- **Source document**:
──────────
# wooden dummy



## sinthetik_mistik (Jun 30, 2015)

I don't know if someone has asked this before but what exactly are "wooden dummy forms"? I was thinking about joining a martial arts school that taught a variety of martial arts one of which was Jeet Kune Do. Sifu Mike, the head instructor of the school, said that there are wooden dummy forms in JKD but failed to explain what that is. Obviously, it involves a wooden dummy, but that is the extent of my knowledge of it. Is it striking a wooden dummy? doing punching and kicking combinations on a wooden dummy? I'm probably not gonna take JKD any time soon but I am still curious as to what a "wooden dummy form" is.


----------



## VT_Vectis (Jul 2, 2015)

Hi,
I practice Wing Chun, the base MA that Bruce Lee studied, where the Muk Yan Jong in JKD comes from. There is usually only one Dummy form in W.C which is used to practice positioning, offensive/ defensive (simultaneous) techniques. To my knowledge, most JKD practitioners don't even use the actual form as they prefer a more freestyle approach to its use. If you would like more info head to the WC forum where it's in abundance.

Hope this helps.


----------



## Danny T (Jul 2, 2015)

The Wooden Dummy Form is a group or sets of specific movements, positions, and structures on the Mook Yan Jong. This form is designed to fine tune the practitioner as well as re-enforce the coordination of footwork, arm movements, and body structure.
──────────
- **Complete the following**:
a) Update the wooden dummy thread's passage that opens with the words containing "## sinthetik_mistik (Jun" and closes with "VT_Vectis (Jul 2, 2015)" by swapping "JKD" for "Jeet Kune Do", and give that passage in full.
b) Carry the wooden dummy thread forward, picking up right after its last sentence.
The rows that come next have nothing to do with the wooden dummy thread.

- **Data**:
──────────
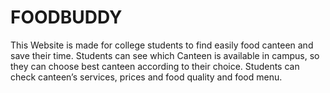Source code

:# FOODBUDDY
This Website is made for college students to find easily food canteen and save their time. Students can see which Canteen is available in campus, so they can choose best canteen according to their choice. Students can check canteen’s services, prices and food quality and food menu.
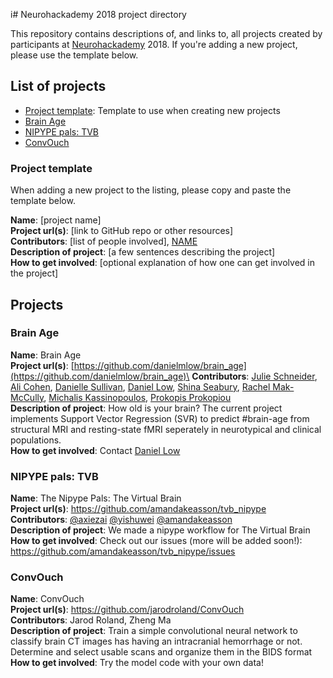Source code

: i# Neurohackademy 2018 project directory

This repository contains descriptions of, and links to, all projects created by participants at [Neurohackademy](http://neurohackademy.org) 2018. If you're adding a new project, please use the template below.

## List of projects
* [Project template](#project-template): Template to use when creating new projects
* [Brain Age](#brain-age)
* [NIPYPE pals: TVB](#nipype-pals-tvb)
* [ConvOuch](#convouch)


### Project template
When adding a new project to the listing, please copy and paste the template below.

**Name**: [project name]\
**Project url(s)**: [link to GitHub repo or other resources]\
**Contributors**: [list of people involved], [NAME](https://github.com/GITHUBID)\
**Description of project**: [a few sentences describing the project]\
**How to get involved**: [optional explanation of how one can get involved in the project]

## Projects

### Brain Age

**Name**: Brain Age\
**Project url(s)**: [https://github.com/danielmlow/brain_age](https://github.com/danielmlow/brain_age)\
**Contributors**: [Julie Schneider](https://github.com/juliagoolia28), [Ali Cohen](https://github.com/alioco), [Danielle Sullivan](https://github.com/drsulliv3), [Daniel Low](https://github.com/danielmlow), [Shina Seabury](https://github.com/shinaburysea), [Rachel Mak-McCully](https://github.com/rmak15), [Michalis Kassinopoulos](https://github.com/mkassinopoulos), [Prokopis Prokopiou](https://github.com/prokopis)\
**Description of project**: How old is your brain? The current project implements Support Vector Regression (SVR) to predict #brain-age from structural MRI and resting-state fMRI seperately in neurotypical and clinical populations.\
**How to get involved**: Contact [Daniel Low](https://github.com/danielmlow)

### NIPYPE pals: TVB 

**Name**: The Nipype Pals: The Virtual Brain  
**Project url(s)**: https://github.com/amandakeasson/tvb_nipype  
**Contributors**: [@axiezai](https://github.com/axiezai) [@yishuwei](https://github.com/yishuwei) [@amandakeasson](https://github.com/amandakeasson)  
**Description of project**: We made a nipype workflow for The Virtual Brain  
**How to get involved**: Check out our issues (more will be added soon!): https://github.com/amandakeasson/tvb_nipype/issues

### ConvOuch

**Name**: ConvOuch\
**Project url(s)**: https://github.com/jarodroland/ConvOuch \
**Contributors**: Jarod Roland, Zheng Ma\
**Description of project**: Train a simple convolutional neural network to classify brain CT images has having an intracranial hemorrhage or not. Determine and select usable scans and organize them in the BIDS format\
**How to get involved**: Try the model code with your own data!
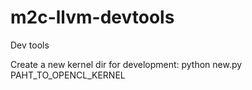 # m2c-llvm-devtools
Dev tools

Create a new kernel dir for development:
	python new.py PAHT_TO_OPENCL_KERNEL
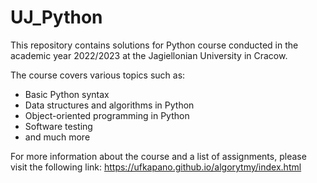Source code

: # UJ_Python

This repository contains solutions for Python course conducted in the academic year 2022/2023 at the Jagiellonian University in Cracow.

The course covers various topics such as:

- Basic Python syntax
- Data structures and algorithms in Python
- Object-oriented programming in Python
- Software testing
- and much more

For more information about the course and a list of assignments, please visit the following link: https://ufkapano.github.io/algorytmy/index.html
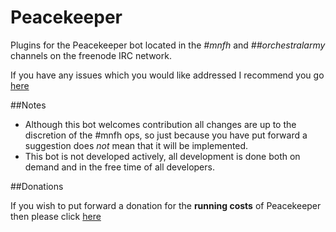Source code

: Peacekeeper
===========

Plugins for the Peacekeeper bot located in the *#mnfh* and *#\#orchestralarmy* channels on the freenode IRC network.

If you have any issues which you would like addressed I recommend you go [here](https://github.com/freshpotatoe/peacekeeper/issues)

##Notes

- Although this bot welcomes contribution all changes are up to the discretion of the #mnfh ops, so just because you have put forward a suggestion does *not* mean that it will be implemented.
- This bot is not developed actively, all development is done both on demand and in the free time of all developers.

##Donations

If you wish to put forward a donation for the **running costs** of Peacekeeper then please click [here](https://www.paypal.com/cgi-bin/webscr?cmd=_s-xclick&hosted_button_id=97GA6XRGJ2FEQ)
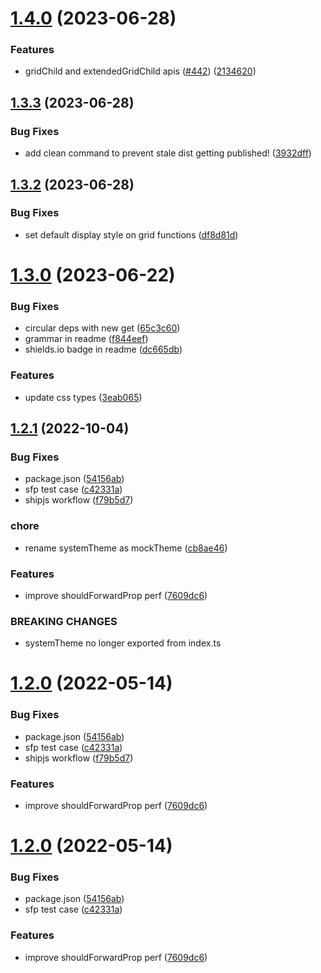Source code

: # [1.4.0](https://github.com/silkstudio/jynx/compare/v1.3.2...v1.4.0) (2023-06-28)


### Features

* gridChild and extendedGridChild apis ([#442](https://github.com/silkstudio/jynx/issues/442)) ([2134620](https://github.com/silkstudio/jynx/commit/2134620700057a7b2849be062734690ce534d37d))



## [1.3.3](https://github.com/silkstudio/jynx/compare/v1.3.2...v1.3.3) (2023-06-28)


### Bug Fixes

* add clean command to prevent stale dist getting published! ([3932dff](https://github.com/silkstudio/jynx/commit/3932dffa16771f3976945bcdabb495daa0d6dd96))



## [1.3.2](https://github.com/silkstudio/jynx/compare/v1.3.1...v1.3.2) (2023-06-28)


### Bug Fixes

* set default display style on grid functions ([df8d81d](https://github.com/silkstudio/jynx/commit/df8d81d53fae39a6484a8b0dfa3b203e04497120))



# [1.3.0](https://github.com/silkstudio/jynx/compare/v1.2.1...v1.3.0) (2023-06-22)


### Bug Fixes

* circular deps with new get ([65c3c60](https://github.com/silkstudio/jynx/commit/65c3c6070d8f651c3b61eacba6240ac7fbe92914))
* grammar in readme ([f844eef](https://github.com/silkstudio/jynx/commit/f844eef92bba5ba038fcbec4e392ee02fa5b37bb))
* shields.io badge in readme ([dc665db](https://github.com/silkstudio/jynx/commit/dc665db2d106a129eb8fdfad59fece6461afa3b8))


### Features

* update css types ([3eab065](https://github.com/silkstudio/jynx/commit/3eab065e329a3cb33f00c24a069be292c98e18f0))



## [1.2.1](https://github.com/silkstudio/jynx/compare/v1.2.0...v1.2.1) (2022-10-04)


### Bug Fixes

* package.json ([54156ab](https://github.com/silkstudio/jynx/commit/54156abb9bcd4ef07eef80462de55490b0cadcff))
* sfp test case ([c42331a](https://github.com/silkstudio/jynx/commit/c42331ac715f76cfb0b71b2147dd77c0fa60fc5a))
* shipjs workflow ([f79b5d7](https://github.com/silkstudio/jynx/commit/f79b5d72e1f4527718e1f939cfba7aeb2771a259))


### chore

* rename systemTheme as mockTheme ([cb8ae46](https://github.com/silkstudio/jynx/commit/cb8ae46395bd6790aff5116650a699216db69bc6))


### Features

* improve shouldForwardProp perf ([7609dc6](https://github.com/silkstudio/jynx/commit/7609dc6efc25f4663a8cd28deca531f5768beebc))


### BREAKING CHANGES

* systemTheme no longer exported from index.ts



# [1.2.0](https://github.com/silkstudio/jynx/compare/v1.1.1...v1.2.0) (2022-05-14)


### Bug Fixes

* package.json ([54156ab](https://github.com/silkstudio/jynx/commit/54156abb9bcd4ef07eef80462de55490b0cadcff))
* sfp test case ([c42331a](https://github.com/silkstudio/jynx/commit/c42331ac715f76cfb0b71b2147dd77c0fa60fc5a))
* shipjs workflow ([f79b5d7](https://github.com/silkstudio/jynx/commit/f79b5d72e1f4527718e1f939cfba7aeb2771a259))


### Features

* improve shouldForwardProp perf ([7609dc6](https://github.com/silkstudio/jynx/commit/7609dc6efc25f4663a8cd28deca531f5768beebc))



# [1.2.0](https://github.com/silkstudio/jynx/compare/v1.1.1...v1.2.0) (2022-05-14)


### Bug Fixes

* package.json ([54156ab](https://github.com/silkstudio/jynx/commit/54156abb9bcd4ef07eef80462de55490b0cadcff))
* sfp test case ([c42331a](https://github.com/silkstudio/jynx/commit/c42331ac715f76cfb0b71b2147dd77c0fa60fc5a))


### Features

* improve shouldForwardProp perf ([7609dc6](https://github.com/silkstudio/jynx/commit/7609dc6efc25f4663a8cd28deca531f5768beebc))



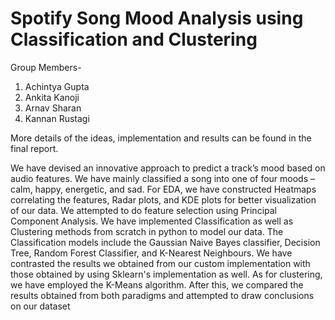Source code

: # Spotify Song Mood Analysis using Classification and Clustering

Group Members-<br>
1. Achintya Gupta
2. Ankita Kanoji
3. Arnav Sharan
4. Kannan Rustagi

More details of the ideas, implementation and results can be found in the final report.<br>

We have devised an innovative approach to predict a track’s mood based on audio
features. We have mainly classified a song into one of four moods – calm, happy,
energetic, and sad. For EDA, we have constructed Heatmaps correlating the features,
Radar plots, and KDE plots for better visualization of our data. We attempted to do
feature selection using Principal Component Analysis. We have implemented
Classification as well as Clustering methods from scratch in python to model our data. The Classification
models include the Gaussian Naive Bayes classifier, Decision Tree, Random Forest
Classifier, and K-Nearest Neighbours. We have contrasted the results we obtained from our custom implementation with those obtained by using Sklearn's implementation as well. As for clustering, we have employed the K-Means
algorithm. After this, we compared the results obtained from both paradigms and
attempted to draw conclusions on our dataset
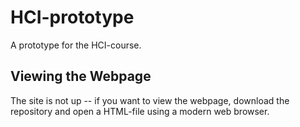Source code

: # HCI-prototype
A prototype for the HCI-course.

## Viewing the Webpage
The site is not up -- if you want to view the webpage, download the repository and open a HTML-file using a modern web browser.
──────────
- **Responses to the exercise**:
a)
## sinthetik_mistik (Jun 30, 2015)

I don't know if someone has asked this before but what exactly are "wooden dummy forms"? I was thinking about joining a martial arts school that taught a variety of martial arts one of which was Jeet Kune Do. Sifu Mike, the head instructor of the school, said that there are wooden dummy forms in Jeet Kune Do but failed to explain what that is. Obviously, it involves a wooden dummy, but that is the extent of my knowledge of it. Is it striking a wooden dummy? doing punching and kicking combinations on a wooden dummy? I'm probably not gonna take Jeet Kune Do any time soon but I am still curious as to what a "wooden dummy form" is.


----------



## VT_Vectis (Jul 2, 2015)

b)
----------



## crazydiamond (Jul 2, 2015)




----------



## crazydiamond (Jul 2, 2015)

I have not found a huge use of the wooden dummy in JKDC studies, but it is used from time to time. Also there is traditional JKD and then there is Inosanto JKDC (JKD+Kali+++)


----------



## sinthetik_mistik (Jul 2, 2015)

Danny T said:


> The Wooden Dummy Form is a group or sets of specific movements, positions, and structures on the Mook Yan Jong. This form is designed to fine tune the practitioner as well as re-enforce the coordination of footwork, arm movements, and body structure.



cool, thanks for the info


----------



## sinthetik_mistik (Jul 2, 2015)

crazydiamond said:


> I have not found a huge use of the wooden dummy in JKDC studies, but it is used from time to time. Also there is traditional JKD and then there is Inosanto JKDC (JKD+Kali+++)



cool, thanks for the video. the school that I was looking at that teaches JKD actually teaches Bali as well, along with Wing Chun, BJJ, and Muay Thai, so it may be that


----------



## sinthetik_mistik (Jul 2, 2015)

VT_Vectis said:


> Hi,
> I practice Wing Chun, the base MA that Bruce Lee studied, where the Muk Yan Jong in JKD comes from. There is usually only one Dummy form in W.C which is used to practice positioning, offensive/ defensive (simultaneous) techniques. To my knowledge, most JKD practitioners don't even use the actual form as they prefer a more freestyle approach to its use. If you would like more info head to the WC forum where it's in abundance.
> 
> Hope this helps.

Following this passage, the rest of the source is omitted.